74.Where a taxpayer’s belief is in issue, it is often put forward as either the sole or main fact which is being relied on - e.g. “I did not think it was necessary to file a return”, or “I genuinely and honestly believed that I had submitted a return”. In such cases, the FTT may accept that the taxpayer did indeed genuinely and honestly hold the belief that he/she asserts; however that fact on its own is not enough. The FTT must still reach a decision as to whether that belief, in all the circumstances, was enough to amount to a reasonable excuse. So a taxpayer who was well used to filing annual self-assessment returns but was told by a friend one year in the pub that the annual filing requirement had been abolished might persuade a tribunal that he honestly and genuinely believed he was not required to file a return, but he would be unlikely to persuade it that the belief was objectively a reasonable one which could give rise to a reasonable excuse” .
39. Applying the approach in Perrin:
(1) We have found:
(a) The Appellant did not know that his wife was in receipt of Child Benefit and therefore did not know that he was liable to HICBC and needed to file a tax return. It was not until January 2019 that he discovered that his wife was in receipt of Child Benefit.
(2) Judged objectively the Appellant’s lack of knowledge of his wife’s receipt of Child Benefit (and therefore his liability to HICBC) was reasonable given that:
(a) the Appellant’s wife did not tell him she was in receipt of Child Benefit (and the Child Benefit was paid into her bank account);
(b) he had no reason to ask (his wife or HMRC) whether she was receiving Child Benefit (not, for example, having received any “awareness” letters that might have prompted him to ask about this); and
(c) he was suffering with mental illness which led to a breakdown in communication with his wife and more generally left the Appellant in a low mood and caused him to “bury his head”.
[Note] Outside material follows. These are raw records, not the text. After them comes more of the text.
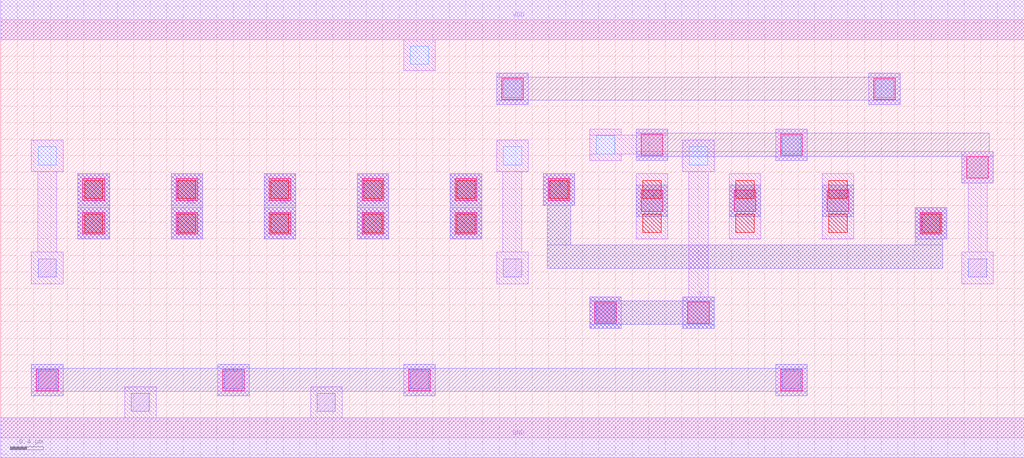
<source format=lef>
MACRO AAOOAI2214
 CLASS CORE ;
 FOREIGN AAOOAI2214 0 0 ;
 SIZE 12.32 BY 5.04 ;
 ORIGIN 0 0 ;
 SYMMETRY X Y R90 ;
 SITE unit ;
  PIN VDD
   DIRECTION INOUT ;
   USE POWER ;
   SHAPE ABUTMENT ;
    PORT
     CLASS CORE ;
       LAYER met1 ;
        RECT 0.00000000 4.80000000 12.32000000 5.28000000 ;
    END
  END VDD

  PIN GND
   DIRECTION INOUT ;
   USE POWER ;
   SHAPE ABUTMENT ;
    PORT
     CLASS CORE ;
       LAYER met1 ;
        RECT 0.00000000 -0.24000000 12.32000000 0.24000000 ;
    END
  END GND

  PIN Y
   DIRECTION INOUT ;
   USE SIGNAL ;
   SHAPE ABUTMENT ;
    PORT
     CLASS CORE ;
       LAYER met2 ;
        RECT 7.09000000 1.31700000 7.47000000 1.36700000 ;
        RECT 8.21000000 1.31700000 8.59000000 1.36700000 ;
        RECT 7.09000000 1.36700000 8.59000000 1.64700000 ;
        RECT 7.09000000 1.64700000 7.47000000 1.69700000 ;
        RECT 8.21000000 1.64700000 8.59000000 1.69700000 ;
    END
  END Y

  PIN A
   DIRECTION INOUT ;
   USE SIGNAL ;
   SHAPE ABUTMENT ;
    PORT
     CLASS CORE ;
       LAYER met2 ;
        RECT 7.65000000 2.66700000 8.03000000 3.04700000 ;
    END
  END A

  PIN D2
   DIRECTION INOUT ;
   USE SIGNAL ;
   SHAPE ABUTMENT ;
    PORT
     CLASS CORE ;
       LAYER met2 ;
        RECT 3.17000000 2.39700000 3.55000000 3.18200000 ;
    END
  END D2

  PIN C
   DIRECTION INOUT ;
   USE SIGNAL ;
   SHAPE ABUTMENT ;
    PORT
     CLASS CORE ;
       LAYER met2 ;
        RECT 5.41000000 2.39700000 5.79000000 3.18200000 ;
    END
  END C

  PIN B1
   DIRECTION INOUT ;
   USE SIGNAL ;
   SHAPE ABUTMENT ;
    PORT
     CLASS CORE ;
       LAYER met2 ;
        RECT 9.89000000 2.66700000 10.27000000 3.04700000 ;
    END
  END B1

  PIN B
   DIRECTION INOUT ;
   USE SIGNAL ;
   SHAPE ABUTMENT ;
    PORT
     CLASS CORE ;
       LAYER met2 ;
        RECT 6.58000000 2.04200000 11.34000000 2.32200000 ;
        RECT 11.01000000 2.32200000 11.34000000 2.39700000 ;
        RECT 11.01000000 2.39700000 11.39000000 2.77700000 ;
        RECT 6.58000000 2.32200000 6.86000000 2.80200000 ;
        RECT 6.53000000 2.80200000 6.91000000 3.18200000 ;
    END
  END B

  PIN D
   DIRECTION INOUT ;
   USE SIGNAL ;
   SHAPE ABUTMENT ;
    PORT
     CLASS CORE ;
       LAYER met2 ;
        RECT 0.93000000 2.39700000 1.31000000 3.18200000 ;
    END
  END D

  PIN D3
   DIRECTION INOUT ;
   USE SIGNAL ;
   SHAPE ABUTMENT ;
    PORT
     CLASS CORE ;
       LAYER met2 ;
        RECT 4.29000000 2.39700000 4.67000000 3.18200000 ;
    END
  END D3

  PIN A1
   DIRECTION INOUT ;
   USE SIGNAL ;
   SHAPE ABUTMENT ;
    PORT
     CLASS CORE ;
       LAYER met2 ;
        RECT 8.77000000 2.66700000 9.15000000 3.04700000 ;
    END
  END A1

  PIN D1
   DIRECTION INOUT ;
   USE SIGNAL ;
   SHAPE ABUTMENT ;
    PORT
     CLASS CORE ;
       LAYER met2 ;
        RECT 2.05000000 2.39700000 2.43000000 3.18200000 ;
    END
  END D1

 OBS
    LAYER polycont ;
     RECT 1.01000000 2.47700000 1.23000000 2.69700000 ;
     RECT 2.13000000 2.47700000 2.35000000 2.69700000 ;
     RECT 3.25000000 2.47700000 3.47000000 2.69700000 ;
     RECT 4.37000000 2.47700000 4.59000000 2.69700000 ;
     RECT 5.49000000 2.47700000 5.71000000 2.69700000 ;
     RECT 7.73000000 2.47700000 7.95000000 2.69700000 ;
     RECT 8.85000000 2.47700000 9.07000000 2.69700000 ;
     RECT 9.97000000 2.47700000 10.19000000 2.69700000 ;
     RECT 11.09000000 2.47700000 11.31000000 2.69700000 ;
     RECT 1.01000000 2.88200000 1.23000000 3.10200000 ;
     RECT 2.13000000 2.88200000 2.35000000 3.10200000 ;
     RECT 3.25000000 2.88200000 3.47000000 3.10200000 ;
     RECT 4.37000000 2.88200000 4.59000000 3.10200000 ;
     RECT 5.49000000 2.88200000 5.71000000 3.10200000 ;
     RECT 6.61000000 2.88200000 6.83000000 3.10200000 ;
     RECT 7.73000000 2.88200000 7.95000000 3.10200000 ;
     RECT 8.85000000 2.88200000 9.07000000 3.10200000 ;
     RECT 9.97000000 2.88200000 10.19000000 3.10200000 ;

    LAYER pdiffc ;
     RECT 0.45000000 3.28700000 0.67000000 3.50700000 ;
     RECT 6.05000000 3.28700000 6.27000000 3.50700000 ;
     RECT 8.29000000 3.28700000 8.51000000 3.50700000 ;
     RECT 7.17000000 3.42200000 7.39000000 3.64200000 ;
     RECT 9.41000000 3.42200000 9.63000000 3.64200000 ;
     RECT 6.05000000 4.09700000 6.27000000 4.31700000 ;
     RECT 10.53000000 4.09700000 10.75000000 4.31700000 ;
     RECT 4.93000000 4.50200000 5.15000000 4.72200000 ;

    LAYER ndiffc ;
     RECT 1.57000000 0.31700000 1.79000000 0.53700000 ;
     RECT 3.81000000 0.31700000 4.03000000 0.53700000 ;
     RECT 0.45000000 0.58700000 0.67000000 0.80700000 ;
     RECT 2.69000000 0.58700000 2.91000000 0.80700000 ;
     RECT 4.93000000 0.58700000 5.15000000 0.80700000 ;
     RECT 9.41000000 0.58700000 9.63000000 0.80700000 ;
     RECT 7.17000000 1.39700000 7.39000000 1.61700000 ;
     RECT 0.45000000 1.93700000 0.67000000 2.15700000 ;
     RECT 6.05000000 1.93700000 6.27000000 2.15700000 ;
     RECT 11.65000000 1.93700000 11.87000000 2.15700000 ;

    LAYER met1 ;
     RECT 0.00000000 -0.24000000 12.32000000 0.24000000 ;
     RECT 1.49000000 0.24000000 1.87000000 0.61700000 ;
     RECT 3.73000000 0.24000000 4.11000000 0.61700000 ;
     RECT 0.37000000 0.50700000 0.75000000 0.88700000 ;
     RECT 2.61000000 0.50700000 2.99000000 0.88700000 ;
     RECT 4.85000000 0.50700000 5.23000000 0.88700000 ;
     RECT 9.33000000 0.50700000 9.71000000 0.88700000 ;
     RECT 7.09000000 1.31700000 7.47000000 1.69700000 ;
     RECT 0.93000000 2.39700000 1.31000000 2.77700000 ;
     RECT 2.05000000 2.39700000 2.43000000 2.77700000 ;
     RECT 3.17000000 2.39700000 3.55000000 2.77700000 ;
     RECT 4.29000000 2.39700000 4.67000000 2.77700000 ;
     RECT 5.41000000 2.39700000 5.79000000 2.77700000 ;
     RECT 11.01000000 2.39700000 11.39000000 2.77700000 ;
     RECT 0.93000000 2.80200000 1.31000000 3.18200000 ;
     RECT 2.05000000 2.80200000 2.43000000 3.18200000 ;
     RECT 3.17000000 2.80200000 3.55000000 3.18200000 ;
     RECT 4.29000000 2.80200000 4.67000000 3.18200000 ;
     RECT 5.41000000 2.80200000 5.79000000 3.18200000 ;
     RECT 6.53000000 2.80200000 6.91000000 3.18200000 ;
     RECT 7.65000000 2.39700000 8.03000000 3.18200000 ;
     RECT 8.77000000 2.39700000 9.15000000 3.18200000 ;
     RECT 9.89000000 2.39700000 10.27000000 3.18200000 ;
     RECT 11.57000000 1.85700000 11.95000000 2.23700000 ;
     RECT 11.64500000 2.23700000 11.87500000 3.07200000 ;
     RECT 11.57000000 3.07200000 11.95000000 3.45200000 ;
     RECT 0.37000000 1.85700000 0.75000000 2.23700000 ;
     RECT 0.44500000 2.23700000 0.67500000 3.20700000 ;
     RECT 0.37000000 3.20700000 0.75000000 3.58700000 ;
     RECT 5.97000000 1.85700000 6.35000000 2.23700000 ;
     RECT 6.04500000 2.23700000 6.27500000 3.20700000 ;
     RECT 5.97000000 3.20700000 6.35000000 3.58700000 ;
     RECT 8.21000000 1.31700000 8.59000000 1.69700000 ;
     RECT 8.28500000 1.69700000 8.51500000 3.20700000 ;
     RECT 8.21000000 3.20700000 8.59000000 3.58700000 ;
     RECT 7.09000000 3.34200000 7.47000000 3.41700000 ;
     RECT 7.65000000 3.34200000 8.03000000 3.41700000 ;
     RECT 7.09000000 3.41700000 8.03000000 3.64700000 ;
     RECT 7.09000000 3.64700000 7.47000000 3.72200000 ;
     RECT 7.65000000 3.64700000 8.03000000 3.72200000 ;
     RECT 9.33000000 3.34200000 9.71000000 3.72200000 ;
     RECT 5.97000000 4.01700000 6.35000000 4.39700000 ;
     RECT 10.45000000 4.01700000 10.83000000 4.39700000 ;
     RECT 4.85000000 4.42200000 5.23000000 4.80000000 ;
     RECT 0.00000000 4.80000000 12.32000000 5.28000000 ;

    LAYER via1 ;
     RECT 0.43000000 0.56700000 0.69000000 0.82700000 ;
     RECT 2.67000000 0.56700000 2.93000000 0.82700000 ;
     RECT 4.91000000 0.56700000 5.17000000 0.82700000 ;
     RECT 9.39000000 0.56700000 9.65000000 0.82700000 ;
     RECT 7.15000000 1.37700000 7.41000000 1.63700000 ;
     RECT 8.27000000 1.37700000 8.53000000 1.63700000 ;
     RECT 0.99000000 2.45700000 1.25000000 2.71700000 ;
     RECT 2.11000000 2.45700000 2.37000000 2.71700000 ;
     RECT 3.23000000 2.45700000 3.49000000 2.71700000 ;
     RECT 4.35000000 2.45700000 4.61000000 2.71700000 ;
     RECT 5.47000000 2.45700000 5.73000000 2.71700000 ;
     RECT 11.07000000 2.45700000 11.33000000 2.71700000 ;
     RECT 7.71000000 2.72700000 7.97000000 2.98700000 ;
     RECT 8.83000000 2.72700000 9.09000000 2.98700000 ;
     RECT 9.95000000 2.72700000 10.21000000 2.98700000 ;
     RECT 0.99000000 2.86200000 1.25000000 3.12200000 ;
     RECT 2.11000000 2.86200000 2.37000000 3.12200000 ;
     RECT 3.23000000 2.86200000 3.49000000 3.12200000 ;
     RECT 4.35000000 2.86200000 4.61000000 3.12200000 ;
     RECT 5.47000000 2.86200000 5.73000000 3.12200000 ;
     RECT 6.59000000 2.86200000 6.85000000 3.12200000 ;
     RECT 11.63000000 3.13200000 11.89000000 3.39200000 ;
     RECT 7.71000000 3.40200000 7.97000000 3.66200000 ;
     RECT 9.39000000 3.40200000 9.65000000 3.66200000 ;
     RECT 6.03000000 4.07700000 6.29000000 4.33700000 ;
     RECT 10.51000000 4.07700000 10.77000000 4.33700000 ;

    LAYER met2 ;
     RECT 0.37000000 0.50700000 0.75000000 0.55700000 ;
     RECT 2.61000000 0.50700000 2.99000000 0.55700000 ;
     RECT 4.85000000 0.50700000 5.23000000 0.55700000 ;
     RECT 9.33000000 0.50700000 9.71000000 0.55700000 ;
     RECT 0.37000000 0.55700000 9.71000000 0.83700000 ;
     RECT 0.37000000 0.83700000 0.75000000 0.88700000 ;
     RECT 2.61000000 0.83700000 2.99000000 0.88700000 ;
     RECT 4.85000000 0.83700000 5.23000000 0.88700000 ;
     RECT 9.33000000 0.83700000 9.71000000 0.88700000 ;
     RECT 7.09000000 1.31700000 7.47000000 1.36700000 ;
     RECT 8.21000000 1.31700000 8.59000000 1.36700000 ;
     RECT 7.09000000 1.36700000 8.59000000 1.64700000 ;
     RECT 7.09000000 1.64700000 7.47000000 1.69700000 ;
     RECT 8.21000000 1.64700000 8.59000000 1.69700000 ;
     RECT 7.65000000 2.66700000 8.03000000 3.04700000 ;
     RECT 8.77000000 2.66700000 9.15000000 3.04700000 ;
     RECT 9.89000000 2.66700000 10.27000000 3.04700000 ;
     RECT 0.93000000 2.39700000 1.31000000 3.18200000 ;
     RECT 2.05000000 2.39700000 2.43000000 3.18200000 ;
     RECT 3.17000000 2.39700000 3.55000000 3.18200000 ;
     RECT 4.29000000 2.39700000 4.67000000 3.18200000 ;
     RECT 5.41000000 2.39700000 5.79000000 3.18200000 ;
     RECT 6.58000000 2.04200000 11.34000000 2.32200000 ;
     RECT 11.01000000 2.32200000 11.34000000 2.39700000 ;
     RECT 11.01000000 2.39700000 11.39000000 2.77700000 ;
     RECT 6.58000000 2.32200000 6.86000000 2.80200000 ;
     RECT 6.53000000 2.80200000 6.91000000 3.18200000 ;
     RECT 7.65000000 3.34200000 8.03000000 3.39200000 ;
     RECT 9.33000000 3.34200000 9.71000000 3.39200000 ;
     RECT 11.57000000 3.07200000 11.95000000 3.39200000 ;
     RECT 7.65000000 3.39200000 11.95000000 3.45200000 ;
     RECT 7.65000000 3.45200000 11.90000000 3.67200000 ;
     RECT 7.65000000 3.67200000 8.03000000 3.72200000 ;
     RECT 9.33000000 3.67200000 9.71000000 3.72200000 ;
     RECT 5.97000000 4.01700000 6.35000000 4.06700000 ;
     RECT 10.45000000 4.01700000 10.83000000 4.06700000 ;
     RECT 5.97000000 4.06700000 10.83000000 4.34700000 ;
     RECT 5.97000000 4.34700000 6.35000000 4.39700000 ;
     RECT 10.45000000 4.34700000 10.83000000 4.39700000 ;

 END
END AAOOAI2214

</source>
40. Accordingly, we find that the Appellant had a reasonable excuse throughout the relevant period such that he is not liable to the penalties.
Penalties: amount
41. We have found above that the Appellant is not liable to the penalties because he had a reasonable excuse. Had we not found that the Appellant had a reasonable excuse, we would have held that the penalties should be reduced so as to:
(1) reflect the reduced HICBC liability (see paragraph 35 above); and
(2) give the Appellant the full reduction for disclosure. HMRC’s rationale for not giving the full reduction for “telling” was that the Appellant had failed to respond to letters sent to him. However, we have found that the 2018 letters were not sent to him, and the Appellant did respond to the 2019 letters (by way of the telephone call on 21 January 2019 and the letter dated 17 March 2019).
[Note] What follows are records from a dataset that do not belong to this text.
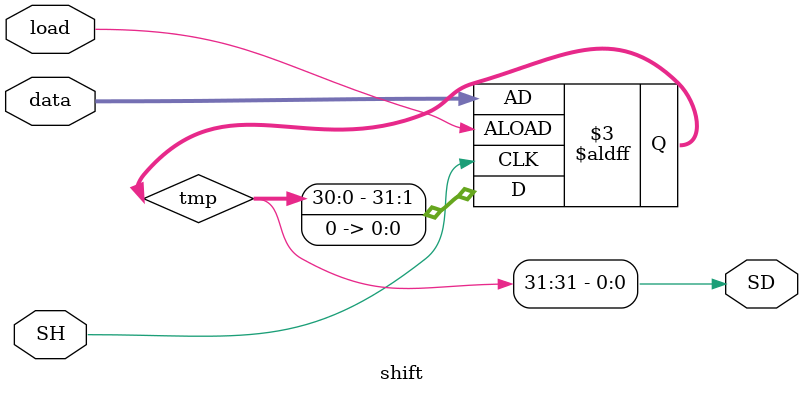
<source format=v>
module shift #(parameter nBits = 32)(load, SH, SD, data);
	input load, SH;
	input [nBits-1:0] data;
	output SD;
	
	reg [nBits-1:0] tmp;
	assign SD = tmp[nBits-1];
	
	initial tmp = 0;

	always @(posedge load, negedge SH) begin
		if (load) tmp <= data;
		else tmp <= {tmp[nBits-2:0], 1'b0};
	end
endmodule 

</source>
42. Accordingly, the Appellant’s appeal against the s 29(1) TMA 1970 assessments is allowed in part and the Appellant’s appeal against the Schedule 41 FA 2008 penalties is allowed in full.
Right to apply for permission to appeal
43. This document contains full findings of fact and reasons for the decision. Any party dissatisfied with this decision has a right to apply for permission to appeal against it pursuant to Rule 39 of the Tribunal Procedure (First-tier Tribunal) (Tax Chamber) Rules 2009. The application must be received by this Tribunal not later than 56 days after this decision is sent to that party. The parties are referred to “Guidance to accompany a Decision from the First-tier Tribunal (Tax Chamber)” which accompanies and forms part of this decision notice.